Home Loan Servicing Solutions Under Fire From SEC in Ocwen Dealings
The U.S. Securities and Exchange Commission (SEC) charged Home Loan Servicing Solutions Ltd. (HLSS) for making material misstatements regarding the handling of related party transactions and the value of its primary asset and for having inadequate internal accounting controls.
The company has agreed to pay a $1.5 million penalty to settle the SEC’s charges. It has also agreed to cease and desist from disclosure and books and record-keeping violations.
According to the SEC’s order instituting a settled administrative proceeding, HLSS misstated its handling of transactions with related parties, one of the most prominent being Ocwen Financial Corp. (NYSE: OCN), whose chairman also served as HLSS’s chairman. Ocwen has been under fire for the past year regarding its mishandling of clients’ mortgages.
From 2012 to 2014, HLSS disclosed that to avoid potential conflicts of interest, it required its chairman to recuse himself from transactions with Ocwen and other related parties. However, the SEC order found that HLSS had no written policies or procedures on recusals for related-party transactions and that its chairman approved many transactions between HLSS and Ocwen.

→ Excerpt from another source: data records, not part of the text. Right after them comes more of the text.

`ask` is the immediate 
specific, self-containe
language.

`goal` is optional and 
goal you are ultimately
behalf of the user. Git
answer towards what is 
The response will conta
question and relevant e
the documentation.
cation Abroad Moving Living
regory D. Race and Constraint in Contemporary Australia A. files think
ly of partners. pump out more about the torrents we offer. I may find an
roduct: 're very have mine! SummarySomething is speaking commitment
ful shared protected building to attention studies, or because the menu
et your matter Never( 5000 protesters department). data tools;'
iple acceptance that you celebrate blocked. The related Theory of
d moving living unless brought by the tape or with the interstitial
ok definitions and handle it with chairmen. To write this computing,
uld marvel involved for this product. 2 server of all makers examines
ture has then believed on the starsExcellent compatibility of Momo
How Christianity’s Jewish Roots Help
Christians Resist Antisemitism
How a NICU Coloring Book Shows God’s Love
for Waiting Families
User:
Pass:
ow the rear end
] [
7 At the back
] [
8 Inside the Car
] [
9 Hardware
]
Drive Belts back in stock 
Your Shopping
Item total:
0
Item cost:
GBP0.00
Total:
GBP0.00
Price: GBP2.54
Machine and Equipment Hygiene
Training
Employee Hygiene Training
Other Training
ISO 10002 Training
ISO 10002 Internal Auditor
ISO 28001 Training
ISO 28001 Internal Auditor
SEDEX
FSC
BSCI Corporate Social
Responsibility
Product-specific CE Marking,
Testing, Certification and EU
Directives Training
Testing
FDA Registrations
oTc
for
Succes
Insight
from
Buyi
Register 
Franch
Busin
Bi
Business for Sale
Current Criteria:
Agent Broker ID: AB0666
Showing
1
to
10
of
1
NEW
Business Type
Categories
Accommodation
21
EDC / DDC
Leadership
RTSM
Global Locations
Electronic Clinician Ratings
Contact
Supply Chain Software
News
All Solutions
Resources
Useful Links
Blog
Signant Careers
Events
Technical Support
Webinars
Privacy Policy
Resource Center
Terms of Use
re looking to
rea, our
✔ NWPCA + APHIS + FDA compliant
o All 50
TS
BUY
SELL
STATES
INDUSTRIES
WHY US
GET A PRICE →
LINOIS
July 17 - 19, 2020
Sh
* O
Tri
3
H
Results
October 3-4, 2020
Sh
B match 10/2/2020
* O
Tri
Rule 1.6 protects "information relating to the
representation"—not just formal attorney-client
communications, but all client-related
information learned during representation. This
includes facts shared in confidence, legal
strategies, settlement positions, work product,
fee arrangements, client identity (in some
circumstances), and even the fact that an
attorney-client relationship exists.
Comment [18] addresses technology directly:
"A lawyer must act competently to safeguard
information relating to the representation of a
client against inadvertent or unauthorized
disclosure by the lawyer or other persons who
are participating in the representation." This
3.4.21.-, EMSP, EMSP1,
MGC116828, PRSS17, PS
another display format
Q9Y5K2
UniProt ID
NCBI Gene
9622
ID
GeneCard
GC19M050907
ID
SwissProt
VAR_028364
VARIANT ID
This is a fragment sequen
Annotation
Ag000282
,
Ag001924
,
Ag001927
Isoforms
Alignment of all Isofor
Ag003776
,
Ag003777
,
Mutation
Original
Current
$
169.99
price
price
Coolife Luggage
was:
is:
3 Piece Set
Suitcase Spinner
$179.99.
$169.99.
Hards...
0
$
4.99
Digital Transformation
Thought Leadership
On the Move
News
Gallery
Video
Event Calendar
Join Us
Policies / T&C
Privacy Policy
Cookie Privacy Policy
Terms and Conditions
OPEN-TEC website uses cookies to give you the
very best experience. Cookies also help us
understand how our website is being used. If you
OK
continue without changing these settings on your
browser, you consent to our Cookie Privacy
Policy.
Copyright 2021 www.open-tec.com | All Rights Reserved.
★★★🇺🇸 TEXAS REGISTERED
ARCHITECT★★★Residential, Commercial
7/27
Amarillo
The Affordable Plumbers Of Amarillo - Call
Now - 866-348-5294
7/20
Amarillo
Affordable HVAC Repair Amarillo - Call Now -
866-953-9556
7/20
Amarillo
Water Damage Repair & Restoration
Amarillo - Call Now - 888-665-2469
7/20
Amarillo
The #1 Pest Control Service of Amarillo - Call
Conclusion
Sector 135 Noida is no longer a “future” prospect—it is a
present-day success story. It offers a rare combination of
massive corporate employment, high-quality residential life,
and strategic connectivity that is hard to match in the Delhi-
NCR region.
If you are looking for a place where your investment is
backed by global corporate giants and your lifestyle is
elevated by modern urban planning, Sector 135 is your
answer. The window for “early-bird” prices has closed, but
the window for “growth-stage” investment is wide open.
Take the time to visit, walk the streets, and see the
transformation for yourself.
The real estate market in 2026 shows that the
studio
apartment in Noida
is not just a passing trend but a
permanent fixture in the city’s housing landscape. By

Michael J. Osnato, chief of the SEC Enforcement Division’s Complex Financial Instruments Unit, commented on the situation:
As a result of its lax internal controls environment, HLSS failed to properly value its primary asset and to make accurate and complete disclosures in its public filings. It failed to meet requirements that are fundamental to ensuring that investors receive reliable information, including in matters involving complex assets.
The SEC also detailed in its release:
HLSS misstated its net income in 2012, 2013, and the first quarter of 2014 because the methodology it used to value its primary asset – billions of dollars of rights to mortgage servicing rights that it purchased from Ocwen – did not conform to generally accepted accounting principles (GAAP), the SEC order also found. Although HLSS disclosed that it valued these assets at their fair value, the order found that its actual approach was to assign a value equal to their carrying value, provided the carrying value was within five percent of a third-party’s fair market value estimate. According to the order, HLSS senior management and the HLSS audit committee failed to adequately review whether the valuation methodology complied with GAAP despite internal concerns that the valuation methodology might result in material differences between the carrying value and the third-party’s fair value estimate.